Over-grooming Risks Apply to Animals as well as Humans

UK - Over-grooming fingernails and toenails could potentially lead to serious nail conditions. Experts from Nottingham University's School of Veterinary Medicine and Science say that this research will improve understanding of disease in the hooves of horses and farm animals.
calendar icon 22 October 2014
clock icon 2 minute read

The researchers devised equations to identify the physical laws that control nail growth, and used them to discover the causes of some of the most common nail problems such as spoon-shaped nails, ingrown toes nails and pincer nails.

According to the study, regular poor trimming can tip the fine balance of nails, causing residual stress to occur across the entire nail. This residual stress can promote a change in shape of curvature of the nail over time which, in turn, can lead to serious nail conditions.

Dr Cyril Rauch, a physicist and applied mathematician who led the research, said: “Similar equations can be determined for conditions of the hoof and claw and applied to farm animals such as sheep, cattle, or horses and ponies. At a time when securing food across the world is important, a better understanding of the physics of hoof/claw has never been so essential to maintain the health of livestock and to sustain agriculture and food production.”

The research team focused specifically on ingrown toe nails and devised an equation which showed that when the balance between growth stress and adhesive stress is broken - for example, if a nail grows too quickly or slowly - a residual stress across the entire nail can occur, causing it to change shape over time.

Although this residual stress can occur in any fingernail or toenail; the stress is greater for nails that are larger in size and have a flatter edge.

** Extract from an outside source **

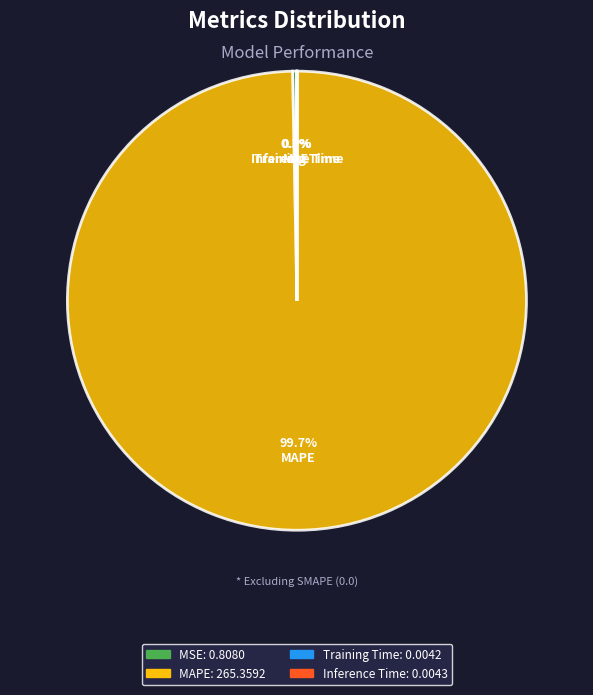

What percentage is NOT represented by MAPE?

0.3%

This explains why ingrown toe nails occur mostly in the big toe.

The equations also revealed that bad trimming of the nails can amplify the residual stress.

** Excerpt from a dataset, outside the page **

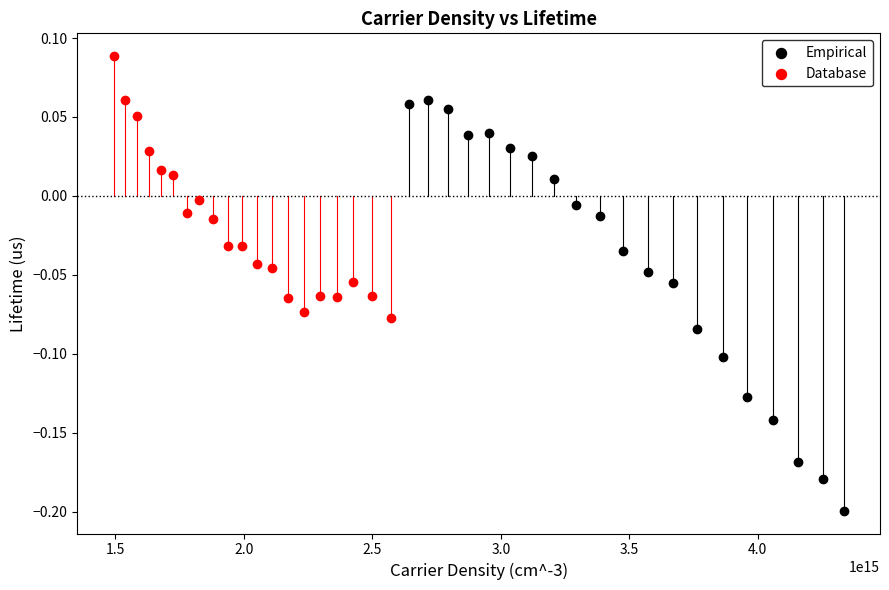

Which series has the widest spread of Y values?

Empirical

Dr Rauch feels that this research can be applied to farm animals and conditions associated with their hooves, which can be life threatening.

He said: “I believe that physics can make a difference by promoting a new type of evidence-based veterinary medicine and help the veterinary and farrier communities by devising trimming methods to alleviate pain and potentially remove the cause of serious conditions.”

The study, 'Physics of nail conditions: Why do ingrown nails always happen in their big toes' was published on Friday, October 17.